Widyastuti Soerojo dari Komnas Pengendalian Tembakau menambahkan bahwa dampak nikotin pada anak mulai pada kandungan 4 minggu.  “Perkembangan organ manusia yang paling terakhir adalah perkembangan otak depan, baru akan selesai sampai umur 20-25 tahun. Fungsinya semua kognitif, pengambilan keputusan, jati diri dan lain-lain.”
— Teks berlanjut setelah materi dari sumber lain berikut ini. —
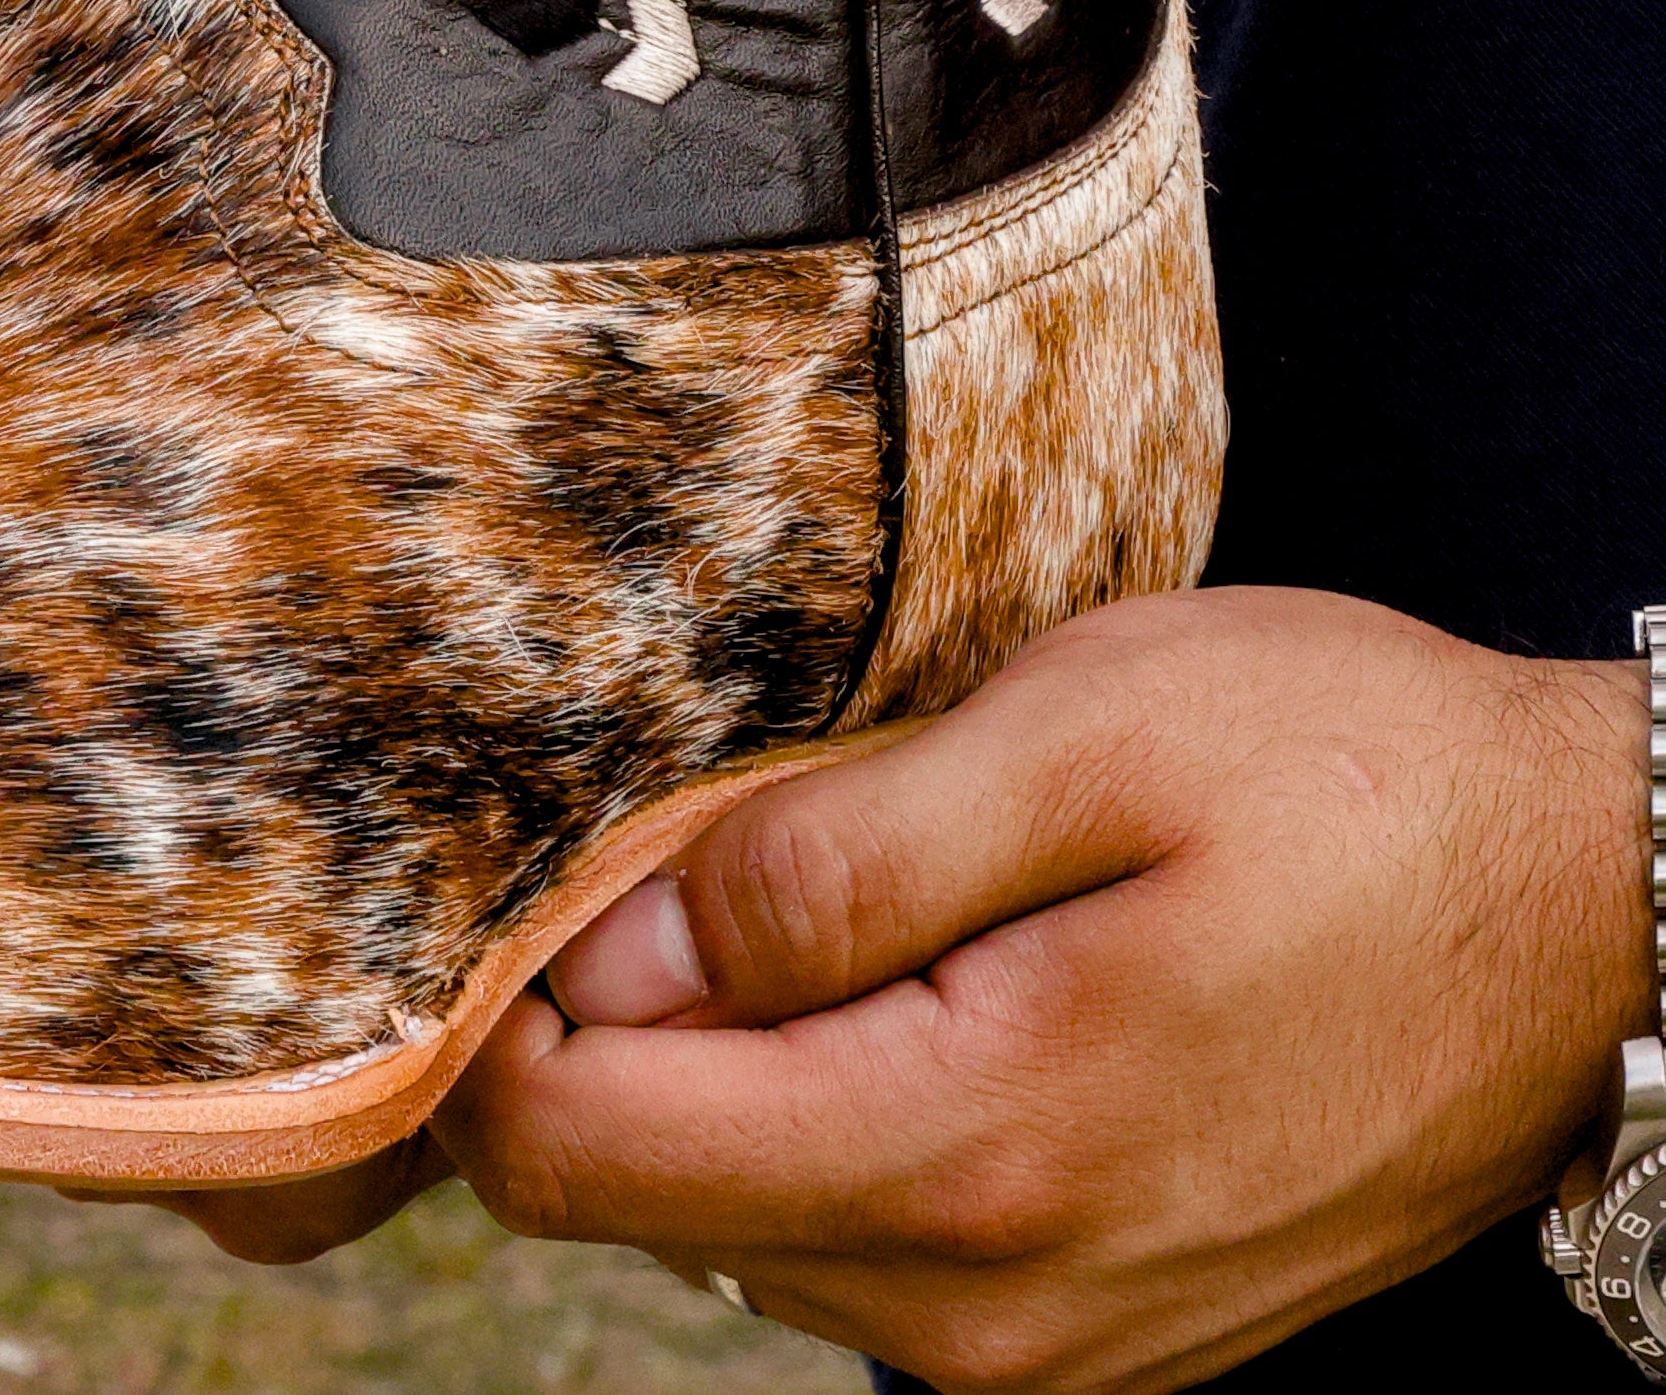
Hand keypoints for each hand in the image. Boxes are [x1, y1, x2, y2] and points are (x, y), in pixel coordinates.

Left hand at [425, 587, 1648, 1390]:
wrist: (1601, 901)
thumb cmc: (1349, 777)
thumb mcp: (1081, 737)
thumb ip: (830, 863)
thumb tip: (620, 952)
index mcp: (970, 1154)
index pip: (577, 1159)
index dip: (515, 1002)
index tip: (566, 866)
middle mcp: (993, 1307)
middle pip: (643, 1197)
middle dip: (623, 1022)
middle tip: (727, 840)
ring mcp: (1058, 1341)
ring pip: (749, 1221)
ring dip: (737, 1062)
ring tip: (851, 890)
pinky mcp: (1105, 1322)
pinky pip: (873, 1237)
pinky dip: (838, 1103)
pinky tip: (928, 971)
“Kami mengamati berat badan dan tinggi anak-anak (<= 5 tahun) pada 2007 dan kemudian melacak mereka pada 2014 secara berurutan untuk mengamati dampak perilaku merokok orang tua dan konsumsi rokok pada stunting. Secara mengejutkan, ditemukan anak-anak yang tinggal di rumah tangga dengan orang tua perokok kronis serta dengan perokok transien cenderung memiliki pertumbuhan lebih lambat dalam berat dan tinggi dibandingkan mereka yang tinggal di rumah tangga tanpa orang tua perokok.” Teguh Dartanto, PhD, Kepala Departemen Ilmu Ekonomi FEB UI.
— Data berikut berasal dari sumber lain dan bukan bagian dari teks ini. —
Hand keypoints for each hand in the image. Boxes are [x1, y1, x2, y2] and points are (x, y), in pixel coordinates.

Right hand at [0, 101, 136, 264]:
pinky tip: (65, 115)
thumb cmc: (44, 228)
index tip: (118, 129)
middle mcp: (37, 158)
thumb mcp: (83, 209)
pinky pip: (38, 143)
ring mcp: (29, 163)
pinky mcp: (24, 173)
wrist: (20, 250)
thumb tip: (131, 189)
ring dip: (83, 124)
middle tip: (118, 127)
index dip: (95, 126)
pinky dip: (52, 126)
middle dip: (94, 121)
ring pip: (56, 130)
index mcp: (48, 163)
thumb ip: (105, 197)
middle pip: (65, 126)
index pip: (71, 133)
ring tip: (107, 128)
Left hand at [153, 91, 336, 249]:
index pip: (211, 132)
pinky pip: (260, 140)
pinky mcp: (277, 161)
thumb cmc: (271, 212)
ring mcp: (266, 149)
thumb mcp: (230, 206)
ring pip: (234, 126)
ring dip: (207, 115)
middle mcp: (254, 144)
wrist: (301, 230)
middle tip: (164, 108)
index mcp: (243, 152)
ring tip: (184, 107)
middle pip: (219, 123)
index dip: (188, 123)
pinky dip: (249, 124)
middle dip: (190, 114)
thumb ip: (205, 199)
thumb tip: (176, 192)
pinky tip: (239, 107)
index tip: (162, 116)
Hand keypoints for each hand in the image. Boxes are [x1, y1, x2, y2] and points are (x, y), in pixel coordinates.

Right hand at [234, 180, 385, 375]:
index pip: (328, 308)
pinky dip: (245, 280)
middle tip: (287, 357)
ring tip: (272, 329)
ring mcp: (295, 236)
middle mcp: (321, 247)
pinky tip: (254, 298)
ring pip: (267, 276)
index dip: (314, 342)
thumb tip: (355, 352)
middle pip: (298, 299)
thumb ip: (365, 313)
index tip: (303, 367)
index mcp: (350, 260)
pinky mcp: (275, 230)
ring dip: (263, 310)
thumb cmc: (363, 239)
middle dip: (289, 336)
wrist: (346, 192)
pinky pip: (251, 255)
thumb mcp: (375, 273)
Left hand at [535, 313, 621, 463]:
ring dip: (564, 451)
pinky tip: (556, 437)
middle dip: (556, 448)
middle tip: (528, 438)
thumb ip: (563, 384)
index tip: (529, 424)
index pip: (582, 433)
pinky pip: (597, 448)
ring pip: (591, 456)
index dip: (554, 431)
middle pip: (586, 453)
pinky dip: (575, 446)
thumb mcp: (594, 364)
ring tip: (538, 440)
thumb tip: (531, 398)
Teguh menambahkan, penelitian ini menegaskan bahwa anak-anak yang tinggal dengan orang tua yang tidak merokok akan tumbuh 1,5 kg lebih berat dan 0.34 cm lebih tinggi daripada mereka yang tinggal dengan orang tua perokok kronis. Ini menunjukkan bahwa perokok aktif/kronis cenderung memiliki probabilitas anak-anak pendek atau kerdil.

Kabar baiknya, pada 2019 lalu, Kemenkes mengumumkan jika angka anak stunting turun menjadi 27,67 persen. Penurunan ini terbilang cukup signifikan dibandingkan dengan data stunting Riset Kesehatan Dasar (Riskesda) 2018 yang mencapai 30,8 persen.

Mantan Menteri Kesehatan Nila Moeloek berharap ke depannya, Indonesia terus mencatat angka stunting akan terus turun sebanyak 3 persen per tahun.

“Saya melimpahkan pekerjaan ini kepada kepemimpinan selanjutnya. Kalau kita hitung, setiap tahunnya stunting turun 3 persen dan di 2024 targetnya akan di bawah 20 persen,” ujar Nila dikutip dari Liputan6 (07/02).